CRM114

Description

Implementation of the CRM114 Discriminator. CRM114 describes itself as a programmable, fast learning data examiner for various purposes. It can be easily trained to classify mails as SPAM or HAM.

Configuration

Please read first:

default_user

Allowed values: String (path to crm114 directory)
Required: no
Default: -

Can be set to global crm114 directory which probably is in /etc/crm114/ or /var/spool/crm114/ (see below).

The user in the CRM114 context is a directory where the CRM114 filter files (*.mfp, *.css, reaver_cache-dir and so on) resides.

Example:

CRM114 lower than -10 will be translated to -100, scores between -3 and -10 will be translated to -50 and so on ..

weight_translate:
     5: 20
     1: 10
     0: 0
     -2: 0
     -3: -50
     -10: -100

cmd_check

Default: "/usr/share/crm114/mailreaver.crm --fileprefix=%user% -u %user% --report_only"
Allowed values: String (path to bogofilter and cmd args)
Required: yes

The command line to bogofilter check command, including all command line arguments. All variables (%user% = user, %file% = path to temporary mail file) can be used.

cmd_learn_spam, cmd_unlearn_ham

Default: "/usr/share/crm114/mailfilter.crm --fileprefix=%user% -u %user% --learnspam
Allowed values: String (path to bogofilter and cmd args)
Required: yes

Command line used for training new SPAM / unlearning HAM mails.

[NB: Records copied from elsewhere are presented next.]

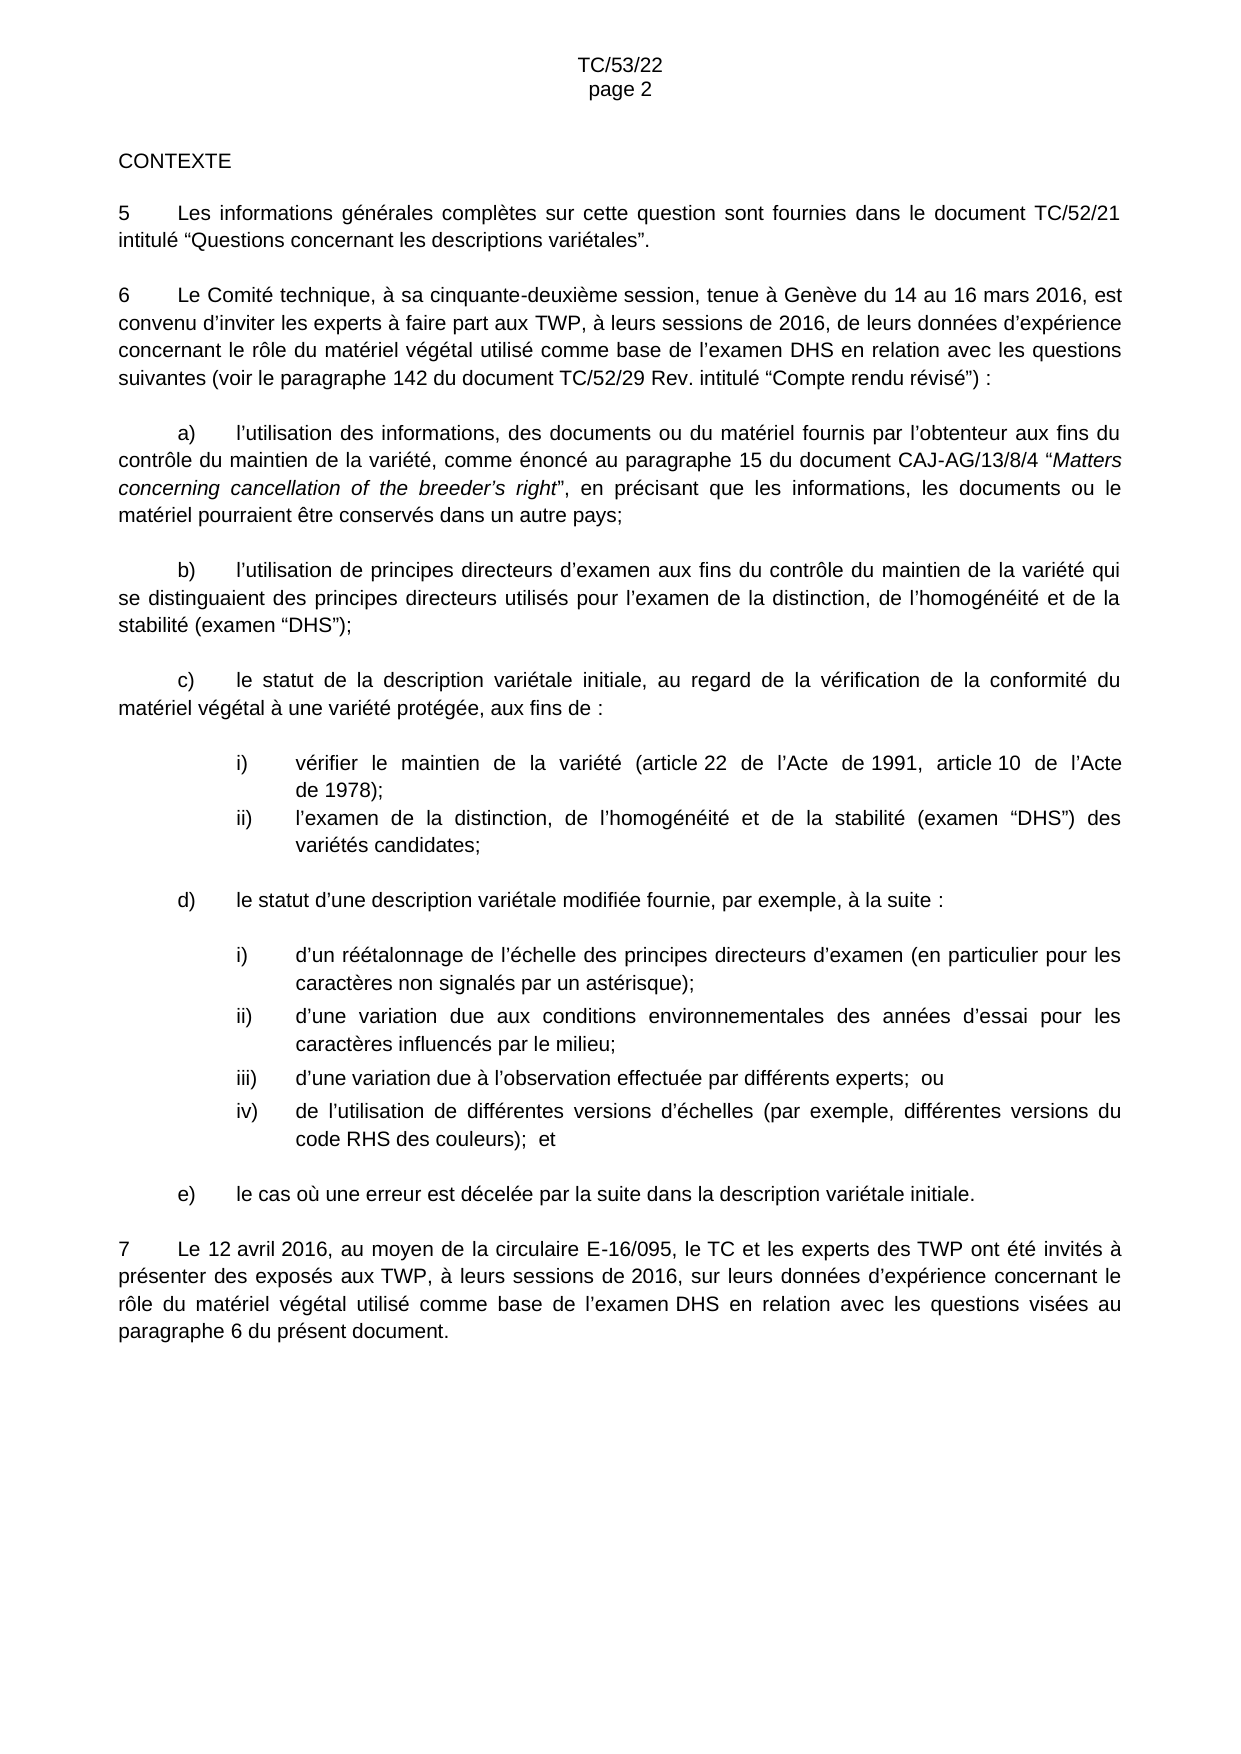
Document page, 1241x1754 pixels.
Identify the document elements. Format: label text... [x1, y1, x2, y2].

text ii) l’examen de la distinction, de l’homogénéité et de la stabilité (examen “DHS”) des variétés candidates; [236, 805, 1122, 857]
text e) le cas où une erreur est décelée par la suite dans la description variétale initiale. [177, 1182, 1063, 1206]
text b) l’utilisation de principes directeurs d’examen aux fins du contrôle du maintien de la variété qui se distinguaient des principes directeurs utilisés pour l’examen de la distinction, de l’homogénéité et de la stabilité (examen “DHS”); [118, 558, 1122, 637]
text Le 12 avril 2016, au moyen de la circulaire E-16/095, le TC et les experts des TWP ont été invités à présenter des exposés aux TWP, à leurs sessions de 2016, sur leurs données d’expérience concernant le rôle du matériel végétal utilisé comme base de l’examen DHS en relation avec les questions visées au paragraphe 6 du présent document. [118, 1237, 1122, 1343]
text i) d’un réétalonnage de l’échelle des principes directeurs d’examen (en particulier pour les caractères non signalés par un astérisque); [236, 943, 1122, 994]
text a) l’utilisation des informations, des documents ou du matériel fournis par l’obtenteur aux fins du contrôle du maintien de la variété, comme énoncé au paragraphe 15 du document CAJ-AG/13/8/4 “Matters concerning cancellation of the breeder’s right”, en précisant que les informations, les documents ou le matériel pourraient être conservés dans un autre pays; [118, 420, 1122, 527]
text iv) de l’utilisation de différentes versions d’échelles (par exemple, différentes versions du code RHS des couleurs); et [236, 1099, 1122, 1151]
text iii) d’une variation due à l’observation effectuée par différents experts; ou [236, 1065, 1122, 1089]
text d) le statut d’une description variétale modifiée fournie, par exemple, à la suite : [118, 888, 1063, 912]
text Le Comité technique, à sa cinquante-deuxième session, tenue à Genève du 14 au 16 mars 2016, est convenu d’inviter les experts à faire part aux TWP, à leurs sessions de 2016, de leurs données d’expérience concernant le rôle du matériel végétal utilisé comme base de l’examen DHS en relation avec les questions suivantes (voir le paragraphe 142 du document TC/52/29 Rev. intitulé “Compte rendu révisé”) : [118, 283, 1122, 389]
text i) vérifier le maintien de la variété (article 22 de l’Acte de 1991, article 10 de l’Acte de 1978); [236, 750, 1122, 802]
text c) le statut de la description variétale initiale, au regard de la vérification de la conformité du matériel végétal à une variété protégée, aux fins de : [118, 668, 1122, 719]
text Les informations générales complètes sur cette question sont fournies dans le document TC/52/21 intitulé “Questions concernant les descriptions variétales”. [118, 200, 1122, 252]
subtitle Contexte [118, 149, 1122, 173]
text ii) d’une variation due aux conditions environnementales des années d’essai pour les caractères influencés par le milieu; [236, 1004, 1122, 1056]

cmd_learn_ham, cmd_unlearn_spam

Default: "/usr/share/crm114/mailfilter.crm --fileprefix=%user% -u %user% --learngood"
Allowed values: String (path to bogofilter and cmd args)
Required: yes

Command line used for training new HAM / unlearning SPAM mails.

Example

---

disable: 0

default_user: /var/spool/crm114/

# > 5: 20
# 1 -> 5: 20
# 0 -> 1: 10
# -2 -> 0: 0
# -3 -> -2: -50
# -10 -> -3: -100
# <-10: -100
weight_translate:
    5: 20
    1: 10
    0: 0
    -2: 0
    -3: -50
    -10: -100

# cmd_check: '/usr/share/crm114/mailreaver.crm --fileprefix=%user% -u %user% --report_only'
# cmd_learn_spam: '/usr/share/crm114/mailfilter.crm --fileprefix=%user% -u %user% --learnspam'
# cmd_unlearn_spam: '/usr/share/crm114/mailfilter.crm --fileprefix=%user% -u %user% --learngood'
# cmd_learn_ham: '/usr/share/crm114/mailfilter.crm --fileprefix=%user% -u %user% --learngood'
# cmd_unlearn_ham: '/usr/share/crm114/mailfilter.crm --fileprefix=%user% -u %user% --learnspam'

CRM114 hints

This is a very simplified installation. For detailed / more in-depth information: google. I assume you don't want an per-user- but a global-css-database.

Install CRM114

First of get crm114. In a debian system that would be:

aptitude install crm114

For anybody else: go to the download page and follow the instructions.

Setup

First you require a directory, which will contain the configuration files and also the "reaver_cache", which can grow as large as all the emails you fed in accumulated.

mkdir /var/spool/crm114
cd /var/spool/crm114

Now copy basic configuration file from your crm114 base installation in you directory.

cp /usr/share/crm114/mailfilter.cf .

Create empty required files

touch rewrites.mfp priolist.mfp whitelist.mfp blacklist.mfp

Create empty css files for SPAM and HAM

cssutil -b -r spam.css
cssutil -b -r nonspam.css

Adjust the mailfilter.cf for your needs. Especially have a look at the following keys:

:spw: /mypassword/
:add_verbose_stats: /no/
:add_extra_stuff: /no/
:rewrites_enabled: /no/
:spam_flag_subject_string: //
:unsure_flag_subject_string: //
:log_to_allmail.txt: /no/

Also be aware of the thresholds, if you will not use the weight_translate, but the weight_spam and weight_ham directives:

:good_threshold: /10.0/
:spam_threshold: /-5.0/

Remember to adjust the directory ownership to your Decency user

chown mailuser:mailgroup -R /var/spool/crm114

Initial training

Train your first mails into crm114. You require a directory containing SPAM and one containing HAM, then this will work:

/usr/share/crm114/mailtrainer.crm --spam=/path/to/spamdir --good=/path/to/hamdir \
    --fileprefix=/var/spool/crm114/

Thats all

Performance

It has to analyze the whole mail, which can take up to several seconds, but should be stay under two seconds, most of the time. Depends on you SPAM/HAM dataset and the size of the mail.